Mas as respostas não foram convincentes em relação aos problemas estruturais, já a ausência de salvaguarda dos funcionários pertencentes ao grupo mais vulnerável às piores complicações da doença, o mesmo já é objeto de duas ações civis públicas que tramitam perante a 1ª Vara do Trabalho de São Carlos. 

Dada a ausência de apresentação do plano de contingência, reiterou o Ministério Público intimação nesse sentido, a qual foi respondida em 16 de junho, acompanhada não de um plano, mas de fluxogramas. As respostas do Município foram submetidas à perícia médica da Procuradoria Regional do Trabalho da 15ª Região. Em 06 de julho o MPT intimou novamente o Município para que se pronunciasse sobre o parecer pericial. 

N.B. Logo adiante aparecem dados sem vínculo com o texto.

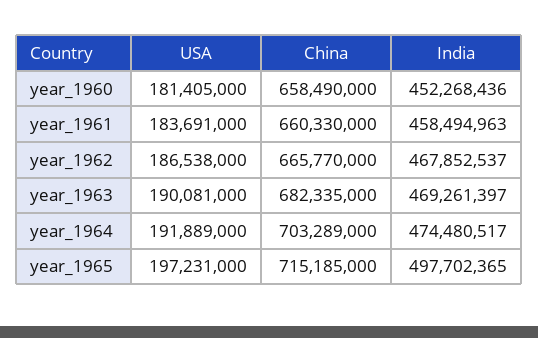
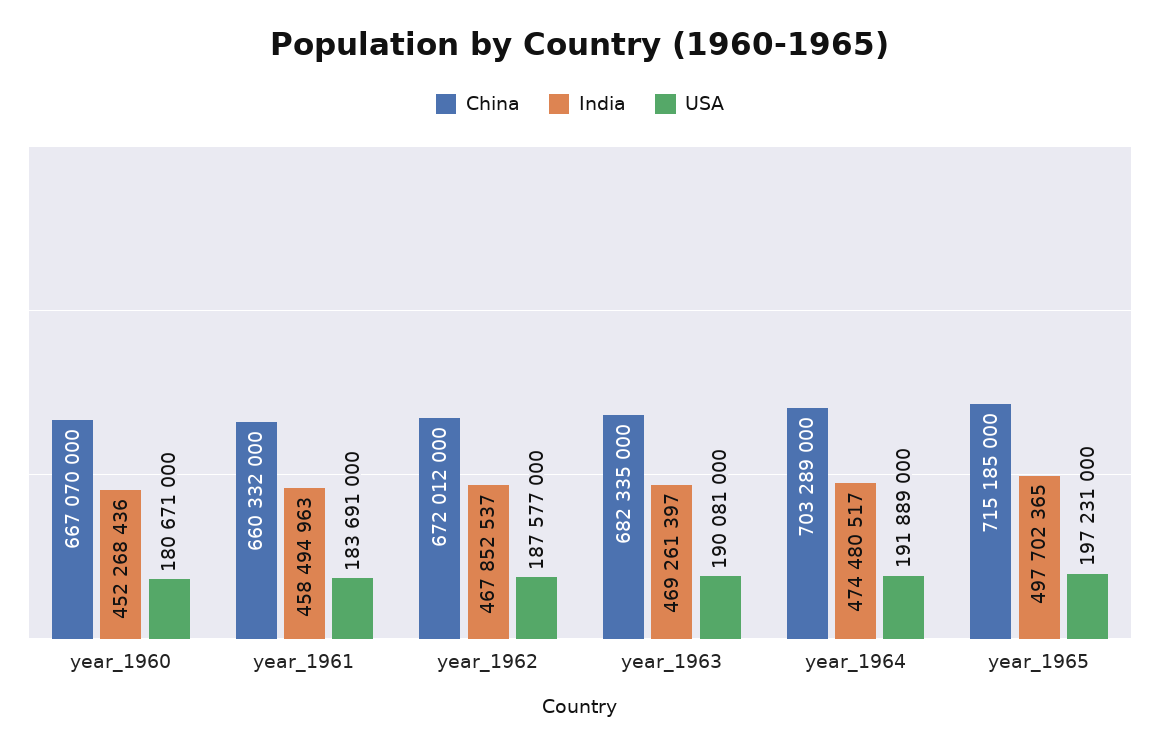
  {
    "USA": {
-     "year_1960": 181405000,
+     "year_1960": 180671000,
      "year_1961": 183691000,
-     "year_1962": 186538000,
+     "year_1962": 187577000,
      "year_1963": 190081000,
      "year_1964": 191889000,
      "year_1965": 197231000
    },
    "China": {
-     "year_1960": 658490000,
+     "year_1960": 667070000,
-     "year_1961": 660330000,
+     "year_1961": 660332000,
-     "year_1962": 665770000,
+     "year_1962": 672012000,
      "year_1963": 682335000,
      "year_1964": 703289000,
      "year_1965": 715185000
    },
    "India": {
      "year_1960": 452268436,
      "year_1961": 458494963,
      "year_1962": 467852537,
      "year_1963": 469261397,
      "year_1964": 474480517,
      "year_1965": 497702365
    }
  }

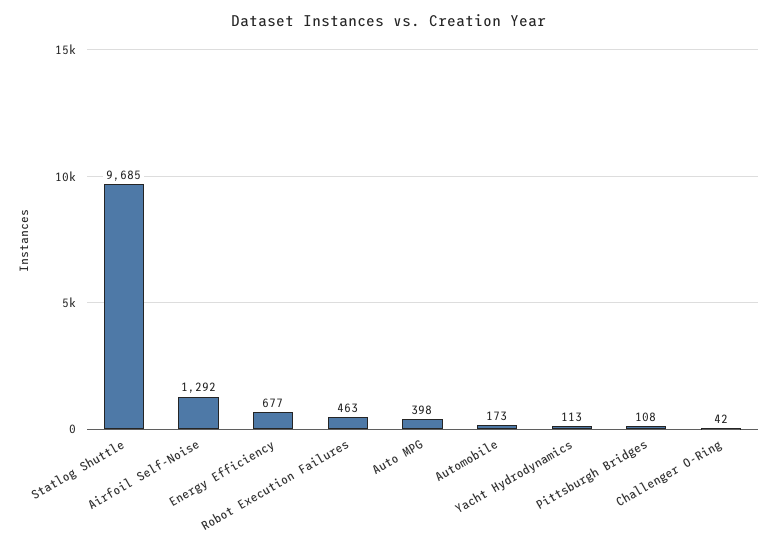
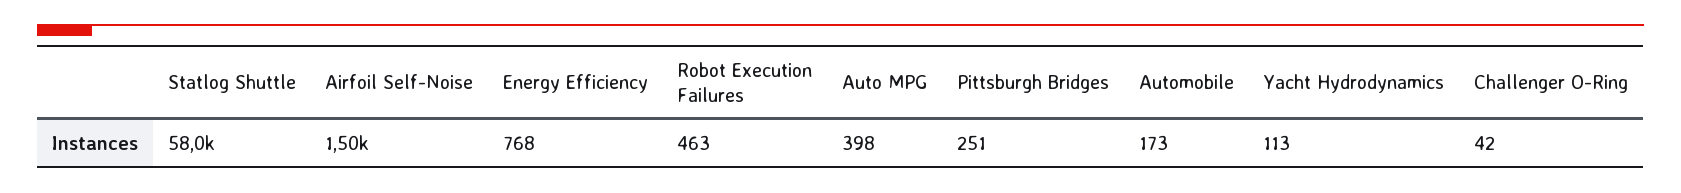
  {
-   "Statlog Shuttle": 9685,
+   "Statlog Shuttle": 58000,
-   "Airfoil Self-Noise": 1292,
+   "Airfoil Self-Noise": 1500,
-   "Energy Efficiency": 677,
+   "Energy Efficiency": 768,
    "Robot Execution Failures": 463,
    "Auto MPG": 398,
    "Automobile": 173,
    "Yacht Hydrodynamics": 113,
-   "Pittsburgh Bridges": 108,
+   "Pittsburgh Bridges": 251,
    "Challenger O-Ring": 42
  }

A Prefeitura por sua vez fez um pedido de dilação de prazo para resposta, “em virtude de trâmites administrativos”, o qual foi deferido parcialmente. “Apesar disso, até hoje, passados quase dois meses da notificação, não apresentou o Município sua resposta, o que bem evidencia o descaso com que o Réu vem tratando o problema”, citou o Procurador do Trabalho, Rafael de Araújo Gomes. 

Sem proteção e descaso 

O Procurador ainda relatou que a “prova revela, portanto, que o Município deixou de elaborar e implementar um planejamento sistematizado de proteção aos profissionais da área da saúde, diante do grave risco representado pela nova doença pandêmica – ao ponto de instruções a respeito, apenas parciais, incompletas, serem meramente lançadas, uma vez, no livro de passagem de turmas dos plantões das unidades de saúde. Mostra-se apenas evidente, não obstante, que os planos anteriores à eclosão da pandemia não se referem, especificamente, à nova ameaça, que tem contornos inéditos, e precisariam ser, com seriedade e celeridade, adaptados e complementados, o que não aconteceu, até hoje. Outrossim, evidencia-se que o Município não tem proporcionado treinamento suficiente aos profissionais, conduta que se relacionada, é claro, com a omissão na implementação de um plano de contingência para as unidades de saúde, que precisaria as prever”. 

A ação 

Por essas razões o Ministério Público do Trabalho pediu a Justiça do Trabalho o seguinte: 

1 - O deferimento da Tutela de Urgência, para que seja ordenado ao Município que edite, no prazo de 15 dias, um plano de contingência ao enfrentamento à Covid-19 em unidades de saúde, em complementação ao PPRA e PCMSO, elaborado com a participação de seu SESMT e CIPA, contemplando as ações de prevenção recomendadas pela OMS, Ministério da Saúde e ANVISA, relacionadas à nova doença e a profissionais da saúde, plano ao qual deverá dar fiel cumprimento, inclusive no que diz respeito ao treinamento a ser previsto e ministrado aos trabalhadores, sob pena de multa diária de R$ 30 mil 

2 - No mérito, que seja o Município condenado a:

  1. a) cumprir em definitivo a obrigação referida no item 2.1;
  2. b) indenizar o dano moral coletivo decorrente das condutas ilícitas descritas nesta inicial, mediante o pagamento de quantia não inferior a R$ 200 mil, valor que deverá ser destinado a projetos, iniciativas e/ou campanhas que revertam em benefício dos trabalhadores coletivamente, a serem especificados em liquidação, mediante indicação pelo Ministério Público do Trabalho e aprovação por este Juízo; 

3  - Requer ainda que a Prefeitura Municipal apresente defesa por escrito, em prazo a ser fixado pelo Juízo, e caso o Juízo identifique necessidade urgente de realização de audiência, que seja ela conduzida mediante teleconferência, ante a necessidade de prevenção do contágio do Covid-19. 

O despacho do Procurador do Trabalho Rafael de Araújo Gomes, saiu nesta segunda-feira (31 de agosto), caberá agora a Justiça do Trabalho acatar ou não os pedidos e a julgar caso seja necessário.